= YOUR INSTRUCTIONS =
Output the data below exactly, without images.

= RECORDED INFORMATION =

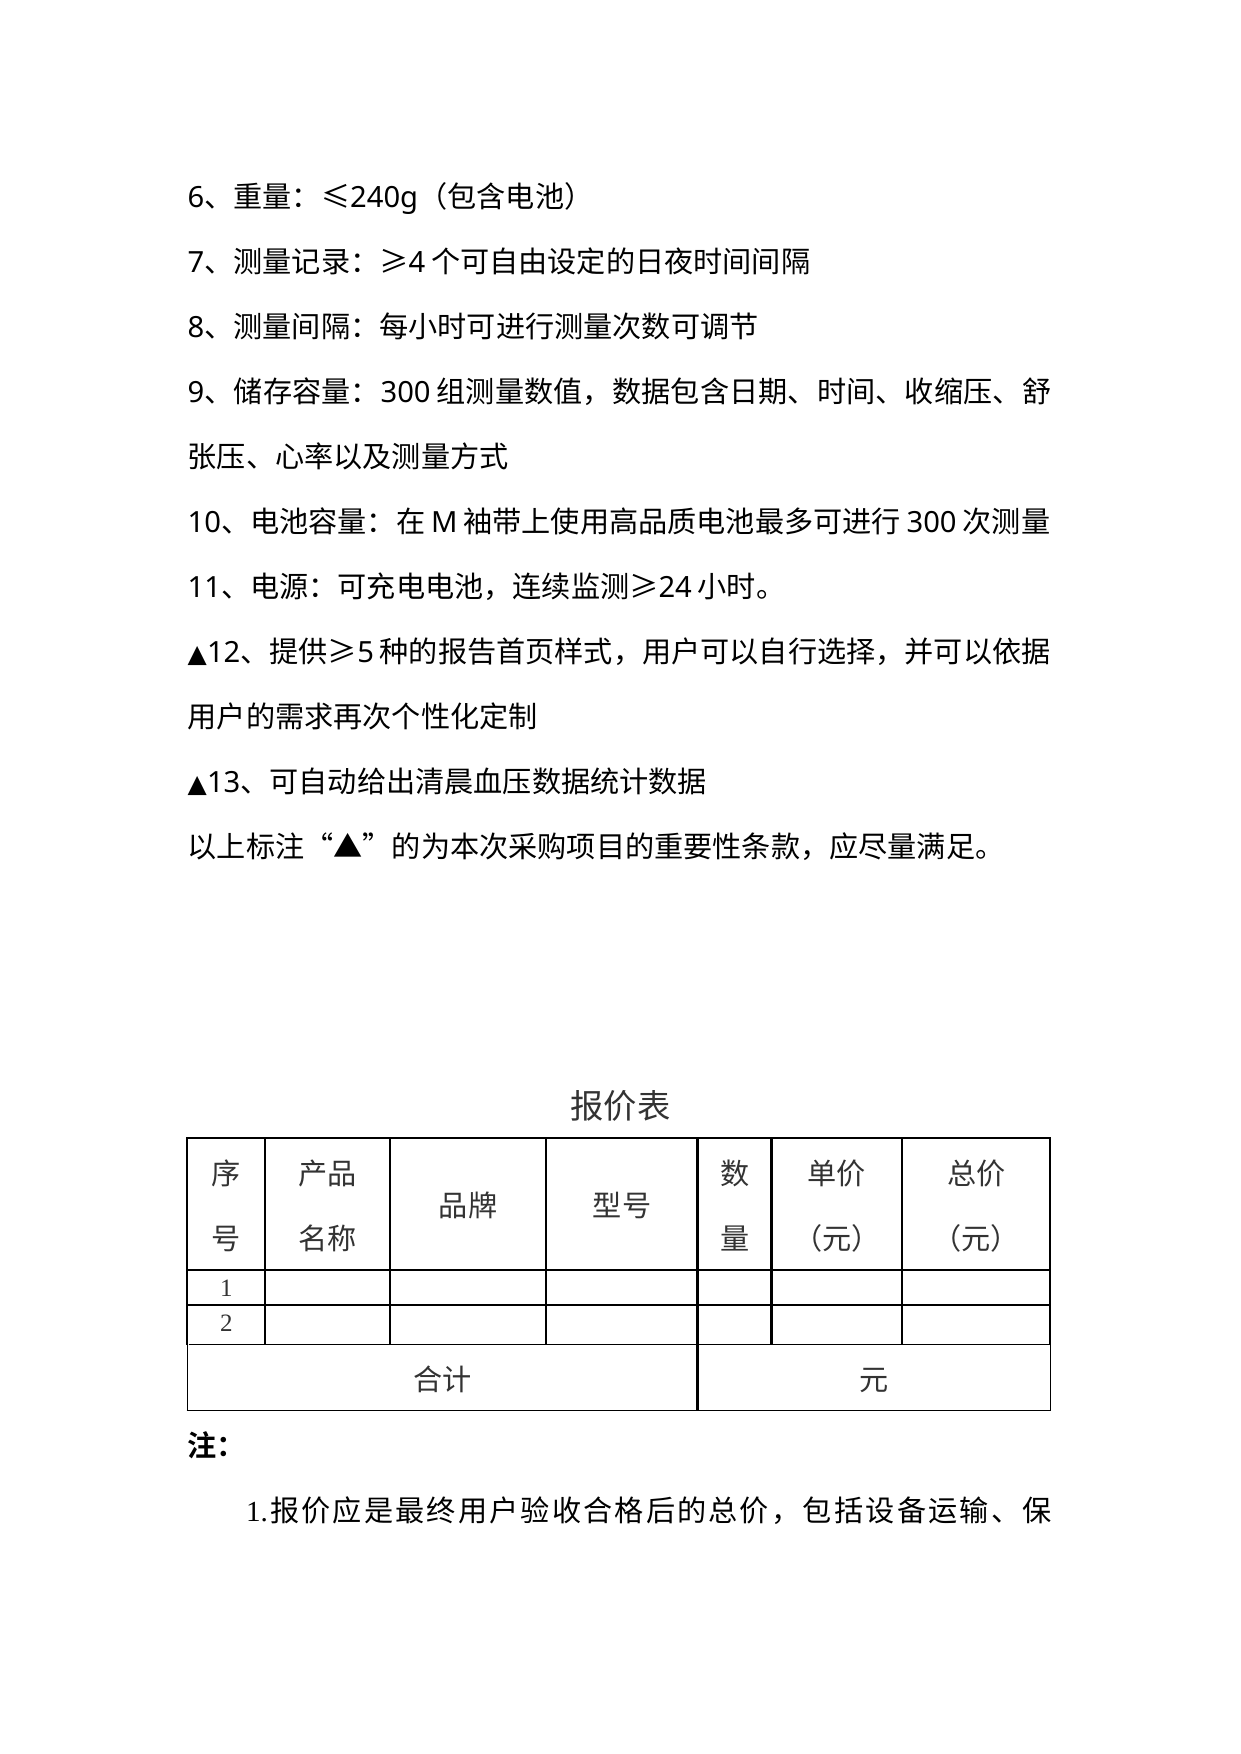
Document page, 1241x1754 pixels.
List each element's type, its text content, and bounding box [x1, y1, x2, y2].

table_cell [547, 1271, 696, 1304]
text 8、测量间隔：每小时可进行测量次数可调节 [187, 292, 1053, 357]
table_header 单价（元） [773, 1139, 901, 1269]
table_header 型号 [547, 1139, 696, 1269]
table_header 总价（元） [903, 1139, 1049, 1269]
table_cell 1 [188, 1271, 264, 1304]
text 7、测量记录：≥4个可自由设定的日夜时间间隔 [187, 227, 1053, 292]
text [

= ANSWER BELOW =
Document page, 1241x1754 pixels.
List each element's type, its text content, and bounding box [x1, y1, x2, y2].

table_cell [547, 1271, 696, 1304]
text 8、测量间隔：每小时可进行测量次数可调节 [187, 292, 1053, 357]
table_header 单价（元） [773, 1139, 901, 1269]
table_header 型号 [547, 1139, 696, 1269]
table_header 总价（元） [903, 1139, 1049, 1269]
table_cell 1 [188, 1271, 264, 1304]
text 7、测量记录：≥4个可自由设定的日夜时间间隔 [187, 227, 1053, 292]
text [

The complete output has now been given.